◆ **WHAT IS EXPECTED**
Please report every line of the listing below that has the word "Colon" in it.

- - - -

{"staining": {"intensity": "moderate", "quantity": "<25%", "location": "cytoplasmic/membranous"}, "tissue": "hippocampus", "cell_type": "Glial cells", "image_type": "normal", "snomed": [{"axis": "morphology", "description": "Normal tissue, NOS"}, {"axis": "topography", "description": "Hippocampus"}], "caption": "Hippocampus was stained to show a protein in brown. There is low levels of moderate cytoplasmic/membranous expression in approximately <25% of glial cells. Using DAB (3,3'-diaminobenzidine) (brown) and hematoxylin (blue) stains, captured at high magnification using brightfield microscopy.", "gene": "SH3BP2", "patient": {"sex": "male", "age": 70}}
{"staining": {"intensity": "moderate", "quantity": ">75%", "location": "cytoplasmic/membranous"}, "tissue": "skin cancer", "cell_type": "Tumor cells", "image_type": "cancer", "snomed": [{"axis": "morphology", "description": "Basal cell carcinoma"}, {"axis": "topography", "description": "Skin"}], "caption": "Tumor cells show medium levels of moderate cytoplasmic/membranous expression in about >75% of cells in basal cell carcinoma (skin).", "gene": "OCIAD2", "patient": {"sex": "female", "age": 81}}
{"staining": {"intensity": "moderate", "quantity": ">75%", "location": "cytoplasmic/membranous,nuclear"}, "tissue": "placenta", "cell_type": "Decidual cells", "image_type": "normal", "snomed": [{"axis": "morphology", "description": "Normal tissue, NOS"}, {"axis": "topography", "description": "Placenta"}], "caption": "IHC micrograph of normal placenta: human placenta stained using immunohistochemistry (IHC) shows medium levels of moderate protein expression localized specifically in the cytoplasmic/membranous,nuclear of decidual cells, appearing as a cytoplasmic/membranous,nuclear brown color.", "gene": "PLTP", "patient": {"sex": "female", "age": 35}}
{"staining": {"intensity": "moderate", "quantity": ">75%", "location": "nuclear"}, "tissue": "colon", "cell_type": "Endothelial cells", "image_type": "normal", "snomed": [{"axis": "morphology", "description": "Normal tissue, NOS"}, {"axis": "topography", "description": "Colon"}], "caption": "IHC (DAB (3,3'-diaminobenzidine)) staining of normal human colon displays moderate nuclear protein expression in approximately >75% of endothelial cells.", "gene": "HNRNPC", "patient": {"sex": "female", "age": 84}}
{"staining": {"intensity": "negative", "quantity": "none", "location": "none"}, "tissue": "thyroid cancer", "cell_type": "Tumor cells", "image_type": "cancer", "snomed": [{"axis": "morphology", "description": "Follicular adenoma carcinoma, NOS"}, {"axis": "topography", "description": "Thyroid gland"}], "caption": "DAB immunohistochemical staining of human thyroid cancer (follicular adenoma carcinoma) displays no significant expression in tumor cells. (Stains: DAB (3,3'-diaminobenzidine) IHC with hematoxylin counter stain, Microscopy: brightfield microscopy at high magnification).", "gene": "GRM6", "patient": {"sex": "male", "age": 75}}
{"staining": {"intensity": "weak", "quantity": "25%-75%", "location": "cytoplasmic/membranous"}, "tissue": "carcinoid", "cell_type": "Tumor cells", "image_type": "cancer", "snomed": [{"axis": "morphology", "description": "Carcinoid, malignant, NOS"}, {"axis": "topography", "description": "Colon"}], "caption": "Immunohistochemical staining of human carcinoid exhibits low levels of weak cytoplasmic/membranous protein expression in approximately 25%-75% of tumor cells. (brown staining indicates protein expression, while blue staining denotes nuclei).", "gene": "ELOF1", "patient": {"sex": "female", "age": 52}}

- - - -

◆ **YOUR SOLUTION**
{"staining": {"intensity": "moderate", "quantity": ">75%", "location": "nuclear"}, "tissue": "colon", "cell_type": "Endothelial cells", "image_type": "normal", "snomed": [{"axis": "morphology", "description": "Normal tissue, NOS"}, {"axis": "topography", "description": "Colon"}], "caption": "IHC (DAB (3,3'-diaminobenzidine)) staining of normal human colon displays moderate nuclear protein expression in approximately >75% of endothelial cells.", "gene": "HNRNPC", "patient": {"sex": "female", "age": 84}}
{"staining": {"intensity": "weak", "quantity": "25%-75%", "location": "cytoplasmic/membranous"}, "tissue": "carcinoid", "cell_type": "Tumor cells", "image_type": "cancer", "snomed": [{"axis": "morphology", "description": "Carcinoid, malignant, NOS"}, {"axis": "topography", "description": "Colon"}], "caption": "Immunohistochemical staining of human carcinoid exhibits low levels of weak cytoplasmic/membranous protein expression in approximately 25%-75% of tumor cells. (brown staining indicates protein expression, while blue staining denotes nuclei).", "gene": "ELOF1", "patient": {"sex": "female", "age": 52}}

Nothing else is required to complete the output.